Depuis les années 1990, les étudiants sont traités par les universités comme des clients plutôt que comme des jeunes dont on doit faciliter le développement. Cette politique met les professeurs dans une situation impossible quand vient le moment d’évaluer les travaux. En effet, les jeunes «clients» s’attendent à toujours recevoir de bonnes notes, car ils ont l’impression que c’est ce que leurs droits de scolarité leur ont acheté. Lorsqu’un professeur évalue de mauvais travaux à leur juste valeur, il peut donc s’attendre à une nuée de plaintes et de réquisitions.

Pour acheter la paix et éviter les ennuis, les professeurs en viennent donc à donner plus ou moins une bonne note à tout le monde. C’est ce qui rend possible à bien des étudiants qui n’ont pas acquis les préalables nécessaires à un cours de le compléter tout de même avec succès. Comme cette pratique est également commune au secondaire et au collégial, même les illettrés peuvent réussir à obtenir un diplôme universitaire.

Tous les professeurs d’université n’évaluent pas de cette façon, évidemment.
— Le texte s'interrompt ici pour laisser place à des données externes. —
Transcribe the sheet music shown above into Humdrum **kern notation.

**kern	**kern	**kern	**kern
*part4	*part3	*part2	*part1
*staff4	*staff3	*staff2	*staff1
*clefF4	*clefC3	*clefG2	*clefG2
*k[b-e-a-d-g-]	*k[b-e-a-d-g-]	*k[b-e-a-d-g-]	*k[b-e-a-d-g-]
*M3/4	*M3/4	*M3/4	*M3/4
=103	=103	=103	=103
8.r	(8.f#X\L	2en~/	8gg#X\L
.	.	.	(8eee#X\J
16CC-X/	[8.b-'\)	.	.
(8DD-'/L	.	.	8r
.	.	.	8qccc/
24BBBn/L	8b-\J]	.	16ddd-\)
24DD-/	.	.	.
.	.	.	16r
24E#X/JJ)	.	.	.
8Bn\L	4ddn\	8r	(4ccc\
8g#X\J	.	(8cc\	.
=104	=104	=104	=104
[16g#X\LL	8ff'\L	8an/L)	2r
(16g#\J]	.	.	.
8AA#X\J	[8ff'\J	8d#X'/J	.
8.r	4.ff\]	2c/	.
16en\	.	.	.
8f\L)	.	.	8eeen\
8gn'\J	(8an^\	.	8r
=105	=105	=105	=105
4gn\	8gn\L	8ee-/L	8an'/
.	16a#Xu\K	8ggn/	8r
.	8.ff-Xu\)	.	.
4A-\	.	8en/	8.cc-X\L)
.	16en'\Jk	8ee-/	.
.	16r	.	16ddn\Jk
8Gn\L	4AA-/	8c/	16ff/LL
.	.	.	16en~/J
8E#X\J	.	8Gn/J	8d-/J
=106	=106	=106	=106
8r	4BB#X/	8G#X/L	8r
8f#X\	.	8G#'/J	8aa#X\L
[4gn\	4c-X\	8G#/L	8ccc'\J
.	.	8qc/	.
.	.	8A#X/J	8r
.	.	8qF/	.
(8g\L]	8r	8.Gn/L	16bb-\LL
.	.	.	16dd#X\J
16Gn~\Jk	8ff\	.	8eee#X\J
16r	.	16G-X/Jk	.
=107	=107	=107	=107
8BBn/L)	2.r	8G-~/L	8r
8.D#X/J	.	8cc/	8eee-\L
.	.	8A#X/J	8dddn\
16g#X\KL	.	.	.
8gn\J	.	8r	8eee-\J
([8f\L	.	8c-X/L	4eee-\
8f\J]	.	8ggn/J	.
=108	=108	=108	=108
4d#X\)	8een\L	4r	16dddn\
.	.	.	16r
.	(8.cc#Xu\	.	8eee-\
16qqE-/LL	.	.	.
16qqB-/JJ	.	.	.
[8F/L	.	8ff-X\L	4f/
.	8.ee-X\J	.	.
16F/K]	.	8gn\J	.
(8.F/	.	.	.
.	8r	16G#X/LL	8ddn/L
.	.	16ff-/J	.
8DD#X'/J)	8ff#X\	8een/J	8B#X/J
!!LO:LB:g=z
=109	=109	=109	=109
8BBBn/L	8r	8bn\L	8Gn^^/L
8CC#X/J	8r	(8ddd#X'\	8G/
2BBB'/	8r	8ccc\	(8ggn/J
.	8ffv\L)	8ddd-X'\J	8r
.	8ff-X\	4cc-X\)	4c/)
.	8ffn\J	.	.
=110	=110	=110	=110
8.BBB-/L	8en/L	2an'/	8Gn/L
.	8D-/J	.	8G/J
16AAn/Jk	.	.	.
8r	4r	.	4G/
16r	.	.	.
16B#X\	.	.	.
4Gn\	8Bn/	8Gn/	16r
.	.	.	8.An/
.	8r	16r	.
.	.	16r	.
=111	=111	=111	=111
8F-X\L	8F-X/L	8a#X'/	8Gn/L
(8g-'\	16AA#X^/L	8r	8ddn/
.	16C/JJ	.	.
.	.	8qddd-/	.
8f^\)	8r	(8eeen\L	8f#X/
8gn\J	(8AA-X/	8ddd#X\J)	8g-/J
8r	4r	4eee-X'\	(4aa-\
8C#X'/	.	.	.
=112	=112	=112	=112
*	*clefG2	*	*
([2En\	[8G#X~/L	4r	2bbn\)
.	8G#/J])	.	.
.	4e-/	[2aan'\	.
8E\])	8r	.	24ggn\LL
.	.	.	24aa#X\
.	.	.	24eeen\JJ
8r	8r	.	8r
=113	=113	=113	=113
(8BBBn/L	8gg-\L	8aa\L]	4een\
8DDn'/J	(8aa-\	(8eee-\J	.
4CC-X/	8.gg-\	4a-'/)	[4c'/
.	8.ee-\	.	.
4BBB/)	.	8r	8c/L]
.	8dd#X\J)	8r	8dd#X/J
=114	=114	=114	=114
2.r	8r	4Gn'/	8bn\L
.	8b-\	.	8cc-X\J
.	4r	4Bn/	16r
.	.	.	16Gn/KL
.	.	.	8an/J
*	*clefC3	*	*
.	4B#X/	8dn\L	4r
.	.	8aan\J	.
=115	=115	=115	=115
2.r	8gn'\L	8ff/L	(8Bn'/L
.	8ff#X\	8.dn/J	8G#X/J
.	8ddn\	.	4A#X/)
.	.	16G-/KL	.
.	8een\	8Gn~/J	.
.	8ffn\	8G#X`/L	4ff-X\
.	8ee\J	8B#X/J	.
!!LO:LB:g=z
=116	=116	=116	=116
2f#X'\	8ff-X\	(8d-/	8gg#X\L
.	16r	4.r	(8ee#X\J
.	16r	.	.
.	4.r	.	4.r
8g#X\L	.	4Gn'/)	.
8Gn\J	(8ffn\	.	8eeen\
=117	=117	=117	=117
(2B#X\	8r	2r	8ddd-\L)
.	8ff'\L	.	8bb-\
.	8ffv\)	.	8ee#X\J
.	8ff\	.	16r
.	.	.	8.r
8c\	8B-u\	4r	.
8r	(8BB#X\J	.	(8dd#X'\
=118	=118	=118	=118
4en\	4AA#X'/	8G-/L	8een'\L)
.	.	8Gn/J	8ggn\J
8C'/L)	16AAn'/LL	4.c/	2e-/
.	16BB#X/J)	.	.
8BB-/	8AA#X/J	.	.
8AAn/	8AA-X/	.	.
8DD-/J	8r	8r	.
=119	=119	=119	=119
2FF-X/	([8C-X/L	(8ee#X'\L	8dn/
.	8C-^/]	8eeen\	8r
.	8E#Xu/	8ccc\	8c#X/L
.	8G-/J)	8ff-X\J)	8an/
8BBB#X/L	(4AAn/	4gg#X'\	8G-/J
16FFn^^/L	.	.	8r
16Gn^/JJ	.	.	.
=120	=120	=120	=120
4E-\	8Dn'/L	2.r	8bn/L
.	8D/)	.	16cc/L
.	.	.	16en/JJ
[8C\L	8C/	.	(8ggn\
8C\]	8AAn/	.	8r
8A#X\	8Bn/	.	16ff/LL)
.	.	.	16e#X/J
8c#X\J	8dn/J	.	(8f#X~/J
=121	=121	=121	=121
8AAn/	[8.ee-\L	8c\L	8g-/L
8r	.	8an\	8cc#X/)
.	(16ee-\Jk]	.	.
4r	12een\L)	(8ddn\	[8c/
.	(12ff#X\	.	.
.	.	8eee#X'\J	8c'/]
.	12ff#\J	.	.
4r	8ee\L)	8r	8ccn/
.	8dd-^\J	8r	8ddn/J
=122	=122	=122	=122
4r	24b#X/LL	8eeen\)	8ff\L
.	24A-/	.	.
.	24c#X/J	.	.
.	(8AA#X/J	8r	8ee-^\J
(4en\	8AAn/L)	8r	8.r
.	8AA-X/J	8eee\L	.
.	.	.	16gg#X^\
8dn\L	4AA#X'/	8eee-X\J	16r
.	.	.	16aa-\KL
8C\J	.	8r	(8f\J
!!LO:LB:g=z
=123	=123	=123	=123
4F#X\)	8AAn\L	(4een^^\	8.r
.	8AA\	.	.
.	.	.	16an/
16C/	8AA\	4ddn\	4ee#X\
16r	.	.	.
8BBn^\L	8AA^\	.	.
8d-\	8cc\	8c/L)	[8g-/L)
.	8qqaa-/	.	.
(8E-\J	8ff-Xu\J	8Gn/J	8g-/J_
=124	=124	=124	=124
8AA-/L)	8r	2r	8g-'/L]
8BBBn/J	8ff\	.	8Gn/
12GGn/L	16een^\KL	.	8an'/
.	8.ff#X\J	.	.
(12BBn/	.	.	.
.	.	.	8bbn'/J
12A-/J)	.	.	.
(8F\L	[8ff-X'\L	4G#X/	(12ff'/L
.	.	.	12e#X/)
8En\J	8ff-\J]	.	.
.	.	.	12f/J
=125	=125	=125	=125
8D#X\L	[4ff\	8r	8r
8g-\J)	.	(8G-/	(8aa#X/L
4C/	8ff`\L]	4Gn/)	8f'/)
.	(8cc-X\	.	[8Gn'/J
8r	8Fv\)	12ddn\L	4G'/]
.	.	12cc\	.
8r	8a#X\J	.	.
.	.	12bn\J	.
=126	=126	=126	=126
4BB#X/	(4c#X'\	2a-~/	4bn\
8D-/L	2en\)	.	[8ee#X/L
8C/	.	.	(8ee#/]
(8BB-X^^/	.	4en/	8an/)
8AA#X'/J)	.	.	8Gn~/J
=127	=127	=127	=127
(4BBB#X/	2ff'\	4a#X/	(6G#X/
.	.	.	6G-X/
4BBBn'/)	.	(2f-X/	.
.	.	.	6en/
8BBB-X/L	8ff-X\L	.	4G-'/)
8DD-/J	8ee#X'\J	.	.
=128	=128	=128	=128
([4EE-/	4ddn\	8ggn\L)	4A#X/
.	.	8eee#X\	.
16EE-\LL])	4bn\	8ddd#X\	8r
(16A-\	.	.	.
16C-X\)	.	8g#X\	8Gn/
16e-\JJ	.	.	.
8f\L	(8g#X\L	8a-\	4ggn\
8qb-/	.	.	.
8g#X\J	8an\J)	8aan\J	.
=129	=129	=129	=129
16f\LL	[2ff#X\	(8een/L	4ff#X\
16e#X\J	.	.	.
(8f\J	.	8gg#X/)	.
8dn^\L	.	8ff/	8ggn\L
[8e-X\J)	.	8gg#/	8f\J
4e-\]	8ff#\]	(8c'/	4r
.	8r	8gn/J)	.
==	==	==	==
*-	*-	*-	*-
Dans les domaines des sciences naturelles, du génie et de la santé, les pratiques d’évaluation sont encore très rigoureuses, car on sait qu’autrement, les jeunes diplômés ne seront pas prêts pour leurs nouvelles fonctions sur le marché du travail. Les universités font donc un bon travail quand il s’agit de qualifier ces diplômés pour l’emploi. Mais pour les 18% d’illettrés universitaires, l’arrivée sur le marché du travail ne peut qu’être rude, surtout si les débouchés de la formation sont ambigus.

D’ailleurs, tel que mentionné dans la chronique précédente, le pourcentage de jeunes diplômés qui occupent des emplois n’exigeant pas d’études universitaires est également de 18 %. Faut-il y voir plus qu’une coïncidence?